### Extracted data
=== Section Start ===

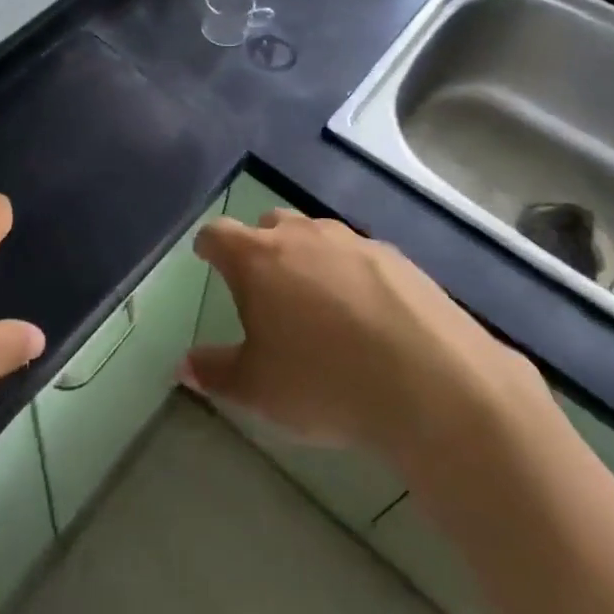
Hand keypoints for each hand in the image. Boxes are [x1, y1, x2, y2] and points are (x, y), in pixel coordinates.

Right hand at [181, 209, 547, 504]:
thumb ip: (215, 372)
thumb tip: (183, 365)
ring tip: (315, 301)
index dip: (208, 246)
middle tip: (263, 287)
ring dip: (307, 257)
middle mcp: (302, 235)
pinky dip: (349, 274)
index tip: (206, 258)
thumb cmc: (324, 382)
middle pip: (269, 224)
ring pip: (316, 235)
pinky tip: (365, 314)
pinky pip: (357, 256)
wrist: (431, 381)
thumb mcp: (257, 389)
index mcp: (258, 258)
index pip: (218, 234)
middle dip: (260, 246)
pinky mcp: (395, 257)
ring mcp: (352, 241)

=== Section End ===
=== Section Start ===

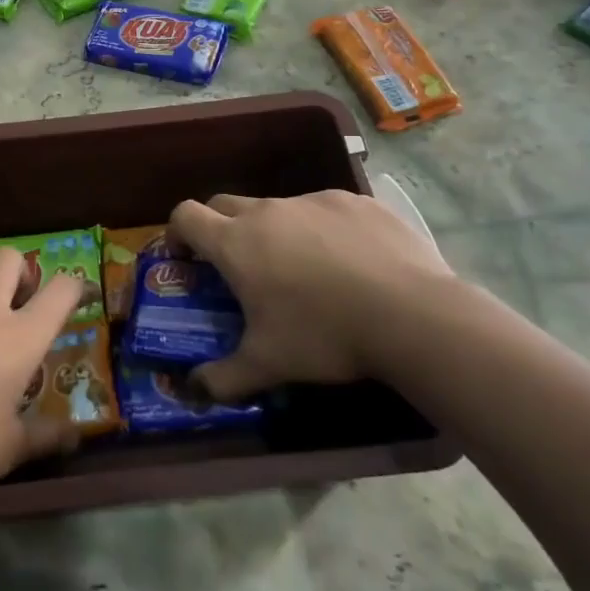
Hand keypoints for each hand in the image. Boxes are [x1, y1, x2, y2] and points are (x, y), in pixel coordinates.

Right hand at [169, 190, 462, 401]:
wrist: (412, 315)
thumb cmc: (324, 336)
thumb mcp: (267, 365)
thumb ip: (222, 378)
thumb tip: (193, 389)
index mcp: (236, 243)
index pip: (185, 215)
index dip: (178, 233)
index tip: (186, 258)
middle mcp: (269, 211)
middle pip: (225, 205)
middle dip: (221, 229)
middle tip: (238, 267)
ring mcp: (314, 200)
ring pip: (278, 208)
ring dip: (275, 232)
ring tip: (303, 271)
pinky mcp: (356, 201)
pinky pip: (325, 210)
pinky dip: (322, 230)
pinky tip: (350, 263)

=== Section End ===
=== Section Start ===

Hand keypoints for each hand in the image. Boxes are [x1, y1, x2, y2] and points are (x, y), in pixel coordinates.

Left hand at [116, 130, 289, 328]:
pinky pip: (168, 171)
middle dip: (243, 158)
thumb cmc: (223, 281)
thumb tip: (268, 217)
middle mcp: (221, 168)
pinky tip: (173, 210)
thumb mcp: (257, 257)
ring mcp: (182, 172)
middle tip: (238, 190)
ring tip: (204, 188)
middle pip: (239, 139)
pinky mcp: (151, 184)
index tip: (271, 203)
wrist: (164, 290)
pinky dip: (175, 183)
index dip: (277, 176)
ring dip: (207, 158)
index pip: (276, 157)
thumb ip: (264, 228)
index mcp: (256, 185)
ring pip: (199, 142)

=== Section End ===

### To do
What lines in the listing contain "thumb"? Copy them all.

### Exercise result
thumb ip: (215, 372)
thumb tip: (183, 365)
thumb cmc: (324, 382)
thumb mcp: (257, 389)
thumb cmc: (324, 336)
thumb mcp: (267, 365)
thumb ip: (222, 378)
thumb tip: (193, 389)
thumb cmc: (223, 281)
thumb tip: (268, 217)
thumb mcp: (257, 257)
thumb ip: (264, 228)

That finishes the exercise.